# TASK DIRECTIONS:
Where a line of the data below has the string "from", copy that line.
********
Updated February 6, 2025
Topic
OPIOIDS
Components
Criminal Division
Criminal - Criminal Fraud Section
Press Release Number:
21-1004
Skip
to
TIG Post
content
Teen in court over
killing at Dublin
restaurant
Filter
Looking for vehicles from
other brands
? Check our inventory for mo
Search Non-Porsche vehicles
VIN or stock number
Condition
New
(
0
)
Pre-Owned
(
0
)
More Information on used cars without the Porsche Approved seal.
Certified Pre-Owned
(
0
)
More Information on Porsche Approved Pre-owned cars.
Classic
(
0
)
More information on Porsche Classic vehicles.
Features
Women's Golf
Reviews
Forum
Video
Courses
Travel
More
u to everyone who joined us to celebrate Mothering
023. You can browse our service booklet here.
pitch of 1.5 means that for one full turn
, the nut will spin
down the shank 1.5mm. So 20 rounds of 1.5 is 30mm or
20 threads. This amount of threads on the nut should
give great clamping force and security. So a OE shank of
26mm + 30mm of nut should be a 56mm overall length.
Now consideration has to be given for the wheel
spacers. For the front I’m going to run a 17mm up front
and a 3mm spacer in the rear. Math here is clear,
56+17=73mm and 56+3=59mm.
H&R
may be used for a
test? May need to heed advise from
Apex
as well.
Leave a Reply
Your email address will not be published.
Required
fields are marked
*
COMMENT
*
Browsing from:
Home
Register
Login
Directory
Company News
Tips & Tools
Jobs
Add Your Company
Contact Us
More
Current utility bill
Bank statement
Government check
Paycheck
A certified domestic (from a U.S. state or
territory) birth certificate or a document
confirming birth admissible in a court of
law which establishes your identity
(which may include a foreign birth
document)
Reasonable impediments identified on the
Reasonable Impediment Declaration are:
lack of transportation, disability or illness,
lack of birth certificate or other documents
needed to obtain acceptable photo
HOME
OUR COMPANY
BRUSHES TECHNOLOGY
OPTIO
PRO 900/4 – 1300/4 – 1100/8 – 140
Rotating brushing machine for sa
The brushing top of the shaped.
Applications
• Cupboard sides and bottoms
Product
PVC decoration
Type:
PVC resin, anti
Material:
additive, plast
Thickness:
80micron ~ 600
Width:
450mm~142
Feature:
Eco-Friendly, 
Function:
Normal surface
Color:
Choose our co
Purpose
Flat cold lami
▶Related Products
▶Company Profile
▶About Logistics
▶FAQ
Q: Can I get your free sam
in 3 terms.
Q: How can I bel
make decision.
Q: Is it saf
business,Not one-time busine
********
# RESPONSE FOR THIS EXERCISE:
Looking for vehicles from
test? May need to heed advise from
Browsing from:
A certified domestic (from a U.S. state or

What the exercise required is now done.